**DATASET EXTRACT**
☆ ☆ ☆
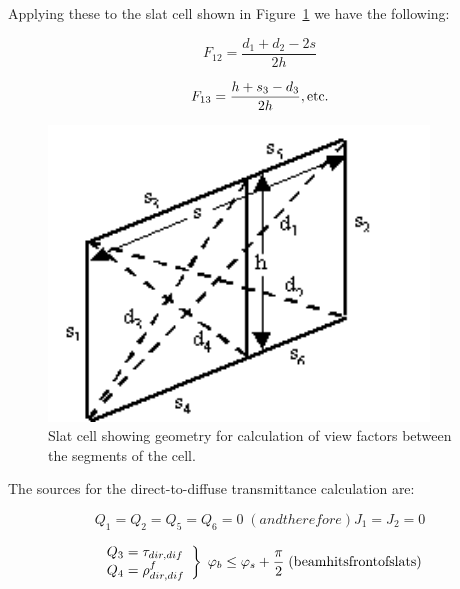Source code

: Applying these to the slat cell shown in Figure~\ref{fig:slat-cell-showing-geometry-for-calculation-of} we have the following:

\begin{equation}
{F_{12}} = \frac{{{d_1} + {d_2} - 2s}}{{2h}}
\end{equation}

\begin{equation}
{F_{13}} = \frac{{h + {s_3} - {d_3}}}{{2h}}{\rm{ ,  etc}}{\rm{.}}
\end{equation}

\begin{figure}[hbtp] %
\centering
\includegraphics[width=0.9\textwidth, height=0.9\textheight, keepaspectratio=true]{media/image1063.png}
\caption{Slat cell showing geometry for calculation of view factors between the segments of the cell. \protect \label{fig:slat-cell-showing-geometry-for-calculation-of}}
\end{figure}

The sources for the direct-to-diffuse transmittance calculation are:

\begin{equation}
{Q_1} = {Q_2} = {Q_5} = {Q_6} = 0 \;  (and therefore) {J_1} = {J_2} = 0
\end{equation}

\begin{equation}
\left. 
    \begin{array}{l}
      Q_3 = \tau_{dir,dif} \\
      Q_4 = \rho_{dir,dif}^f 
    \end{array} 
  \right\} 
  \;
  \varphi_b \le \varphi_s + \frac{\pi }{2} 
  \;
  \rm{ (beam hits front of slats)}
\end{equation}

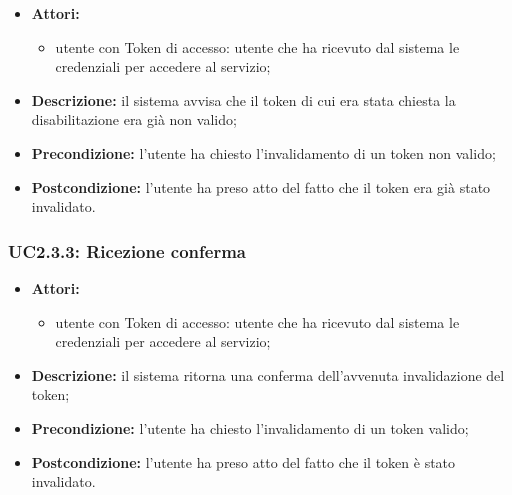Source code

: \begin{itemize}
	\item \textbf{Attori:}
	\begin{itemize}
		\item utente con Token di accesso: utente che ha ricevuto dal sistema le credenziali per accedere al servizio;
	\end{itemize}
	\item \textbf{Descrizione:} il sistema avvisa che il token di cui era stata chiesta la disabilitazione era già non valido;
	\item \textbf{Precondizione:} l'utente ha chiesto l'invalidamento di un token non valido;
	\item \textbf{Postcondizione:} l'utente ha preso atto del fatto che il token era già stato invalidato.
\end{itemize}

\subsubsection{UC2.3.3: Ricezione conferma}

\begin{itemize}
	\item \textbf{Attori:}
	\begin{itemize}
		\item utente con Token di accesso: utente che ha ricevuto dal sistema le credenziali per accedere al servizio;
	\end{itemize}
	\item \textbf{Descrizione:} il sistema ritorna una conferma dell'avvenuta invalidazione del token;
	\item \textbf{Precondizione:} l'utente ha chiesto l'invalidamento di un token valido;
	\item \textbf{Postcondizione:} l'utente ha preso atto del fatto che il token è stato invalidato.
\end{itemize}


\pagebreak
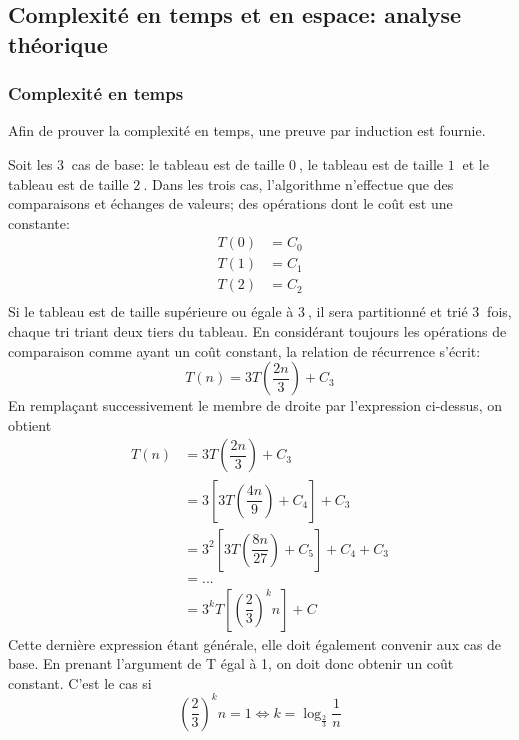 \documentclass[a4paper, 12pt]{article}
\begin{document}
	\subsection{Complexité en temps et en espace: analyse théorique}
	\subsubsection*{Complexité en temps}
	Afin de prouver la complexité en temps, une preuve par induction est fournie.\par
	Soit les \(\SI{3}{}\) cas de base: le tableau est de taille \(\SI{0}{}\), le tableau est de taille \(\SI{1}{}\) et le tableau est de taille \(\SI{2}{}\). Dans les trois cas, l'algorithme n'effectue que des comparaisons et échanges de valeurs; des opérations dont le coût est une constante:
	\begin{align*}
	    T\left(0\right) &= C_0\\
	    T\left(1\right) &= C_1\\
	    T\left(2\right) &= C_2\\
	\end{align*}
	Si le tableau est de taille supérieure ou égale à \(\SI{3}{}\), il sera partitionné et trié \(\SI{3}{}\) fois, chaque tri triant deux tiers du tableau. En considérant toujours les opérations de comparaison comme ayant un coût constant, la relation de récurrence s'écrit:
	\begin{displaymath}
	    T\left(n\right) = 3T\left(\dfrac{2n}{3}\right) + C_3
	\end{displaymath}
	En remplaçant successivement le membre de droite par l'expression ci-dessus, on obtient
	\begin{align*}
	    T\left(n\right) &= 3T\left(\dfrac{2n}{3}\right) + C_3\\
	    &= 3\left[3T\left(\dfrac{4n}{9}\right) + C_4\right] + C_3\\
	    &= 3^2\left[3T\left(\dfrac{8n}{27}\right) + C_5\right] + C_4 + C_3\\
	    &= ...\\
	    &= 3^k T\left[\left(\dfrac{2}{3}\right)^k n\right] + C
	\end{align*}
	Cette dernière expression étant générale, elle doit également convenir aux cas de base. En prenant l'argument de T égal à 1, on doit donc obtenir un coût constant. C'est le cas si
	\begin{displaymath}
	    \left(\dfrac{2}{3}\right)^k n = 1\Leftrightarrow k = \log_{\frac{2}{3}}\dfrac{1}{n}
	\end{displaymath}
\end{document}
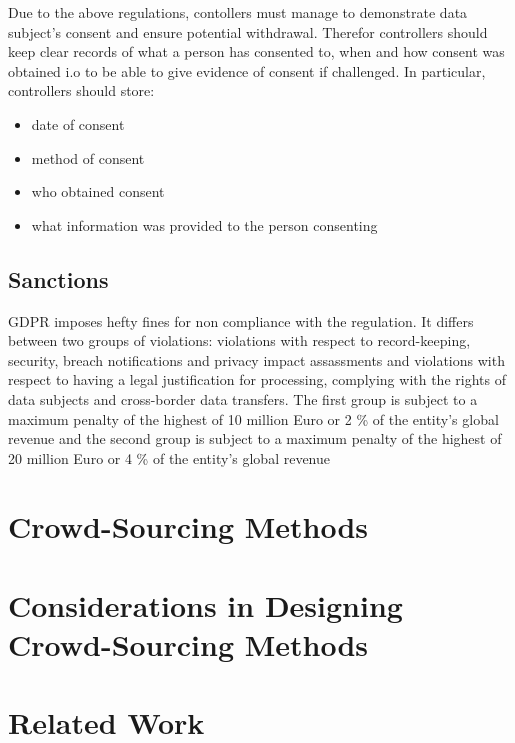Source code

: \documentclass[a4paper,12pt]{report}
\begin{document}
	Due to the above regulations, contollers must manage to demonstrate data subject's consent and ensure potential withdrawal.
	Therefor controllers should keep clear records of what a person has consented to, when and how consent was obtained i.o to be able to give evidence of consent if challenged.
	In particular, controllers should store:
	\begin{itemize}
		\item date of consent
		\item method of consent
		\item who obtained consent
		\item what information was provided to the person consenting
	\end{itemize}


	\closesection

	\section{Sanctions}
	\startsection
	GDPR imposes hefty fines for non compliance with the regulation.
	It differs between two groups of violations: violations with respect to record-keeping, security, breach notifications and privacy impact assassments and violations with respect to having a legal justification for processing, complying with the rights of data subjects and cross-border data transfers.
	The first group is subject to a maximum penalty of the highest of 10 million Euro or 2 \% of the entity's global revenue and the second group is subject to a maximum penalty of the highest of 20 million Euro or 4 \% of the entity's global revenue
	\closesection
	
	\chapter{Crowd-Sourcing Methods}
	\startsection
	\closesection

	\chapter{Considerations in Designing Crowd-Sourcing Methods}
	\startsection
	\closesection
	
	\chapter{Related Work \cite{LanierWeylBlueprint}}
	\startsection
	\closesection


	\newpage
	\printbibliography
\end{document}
☆ ☆ ☆
**TASK TO COMPLETE**
Copy the material exactly as written and leave every picture behind.

**TASK RESPONSE**
Source code

: Applying these to the slat cell shown in Figure~\ref{fig:slat-cell-showing-geometry-for-calculation-of} we have the following:

\begin{equation}
{F_{12}} = \frac{{{d_1} + {d_2} - 2s}}{{2h}}
\end{equation}

\begin{equation}
{F_{13}} = \frac{{h + {s_3} - {d_3}}}{{2h}}{\rm{ ,  etc}}{\rm{.}}
\end{equation}

\begin{figure}[hbtp] %
\centering
\includegraphics[width=0.9\textwidth, height=0.9\textheight, keepaspectratio=true]{media/image1063.png}
\caption{Slat cell showing geometry for calculation of view factors between the segments of the cell. \protect \label{fig:slat-cell-showing-geometry-for-calculation-of}}
\end{figure}

The sources for the direct-to-diffuse transmittance calculation are:

\begin{equation}
{Q_1} = {Q_2} = {Q_5} = {Q_6} = 0 \;  (and therefore) {J_1} = {J_2} = 0
\end{equation}

\begin{equation}
\left. 
    \begin{array}{l}
      Q_3 = \tau_{dir,dif} \\
      Q_4 = \rho_{dir,dif}^f 
    \end{array} 
  \right\} 
  \;
  \varphi_b \le \varphi_s + \frac{\pi }{2} 
  \;
  \rm{ (beam hits front of slats)}
\end{equation}

Source code

: \begin{itemize}
	\item \textbf{Attori:}
	\begin{itemize}
		\item utente con Token di accesso: utente che ha ricevuto dal sistema le credenziali per accedere al servizio;
	\end{itemize}
	\item \textbf{Descrizione:} il sistema avvisa che il token di cui era stata chiesta la disabilitazione era già non valido;
	\item \textbf{Precondizione:} l'utente ha chiesto l'invalidamento di un token non valido;
	\item \textbf{Postcondizione:} l'utente ha preso atto del fatto che il token era già stato invalidato.
\end{itemize}

\subsubsection{UC2.3.3: Ricezione conferma}

\begin{itemize}
	\item \textbf{Attori:}
	\begin{itemize}
		\item utente con Token di accesso: utente che ha ricevuto dal sistema le credenziali per accedere al servizio;
	\end{itemize}
	\item \textbf{Descrizione:} il sistema ritorna una conferma dell'avvenuta invalidazione del token;
	\item \textbf{Precondizione:} l'utente ha chiesto l'invalidamento di un token valido;
	\item \textbf{Postcondizione:} l'utente ha preso atto del fatto che il token è stato invalidato.
\end{itemize}


\pagebreak
 \documentclass[a4paper, 12pt]{article}
\begin{document}
	\subsection{Complexité en temps et en espace: analyse théorique}
	\subsubsection*{Complexité en temps}
	Afin de prouver la complexité en temps, une preuve par induction est fournie.\par
	Soit les \(\SI{3}{}\) cas de base: le tableau est de taille \(\SI{0}{}\), le tableau est de taille \(\SI{1}{}\) et le tableau est de taille \(\SI{2}{}\). Dans les trois cas, l'algorithme n'effectue que des comparaisons et échanges de valeurs; des opérations dont le coût est une constante:
	\begin{align*}
	    T\left(0\right) &= C_0\\
	    T\left(1\right) &= C_1\\
	    T\left(2\right) &= C_2\\
	\end{align*}
	Si le tableau est de taille supérieure ou égale à \(\SI{3}{}\), il sera partitionné et trié \(\SI{3}{}\) fois, chaque tri triant deux tiers du tableau. En considérant toujours les opérations de comparaison comme ayant un coût constant, la relation de récurrence s'écrit:
	\begin{displaymath}
	    T\left(n\right) = 3T\left(\dfrac{2n}{3}\right) + C_3
	\end{displaymath}
	En remplaçant successivement le membre de droite par l'expression ci-dessus, on obtient
	\begin{align*}
	    T\left(n\right) &= 3T\left(\dfrac{2n}{3}\right) + C_3\\
	    &= 3\left[3T\left(\dfrac{4n}{9}\right) + C_4\right] + C_3\\
	    &= 3^2\left[3T\left(\dfrac{8n}{27}\right) + C_5\right] + C_4 + C_3\\
	    &= ...\\
	    &= 3^k T\left[\left(\dfrac{2}{3}\right)^k n\right] + C
	\end{align*}
	Cette dernière expression étant générale, elle doit également convenir aux cas de base. En prenant l'argument de T égal à 1, on doit donc obtenir un coût constant. C'est le cas si
	\begin{displaymath}
	    \left(\dfrac{2}{3}\right)^k n = 1\Leftrightarrow k = \log_{\frac{2}{3}}\dfrac{1}{n}
	\end{displaymath}
\end{document}
Source code

: \documentclass[a4paper,12pt]{report}
\begin{document}
	Due to the above regulations, contollers must manage to demonstrate data subject's consent and ensure potential withdrawal.
	Therefor controllers should keep clear records of what a person has consented to, when and how consent was obtained i.o to be able to give evidence of consent if challenged.
	In particular, controllers should store:
	\begin{itemize}
		\item date of consent
		\item method of consent
		\item who obtained consent
		\item what information was provided to the person consenting
	\end{itemize}


	\closesection

	\section{Sanctions}
	\startsection
	GDPR imposes hefty fines for non compliance with the regulation.
	It differs between two groups of violations: violations with respect to record-keeping, security, breach notifications and privacy impact assassments and violations with respect to having a legal justification for processing, complying with the rights of data subjects and cross-border data transfers.
	The first group is subject to a maximum penalty of the highest of 10 million Euro or 2 \% of the entity's global revenue and the second group is subject to a maximum penalty of the highest of 20 million Euro or 4 \% of the entity's global revenue
	\closesection
	
	\chapter{Crowd-Sourcing Methods}
	\startsection
	\closesection

	\chapter{Considerations in Designing Crowd-Sourcing Methods}
	\startsection
	\closesection
	
	\chapter{Related Work \cite{LanierWeylBlueprint}}
	\startsection
	\closesection


	\newpage
	\printbibliography
\end{document}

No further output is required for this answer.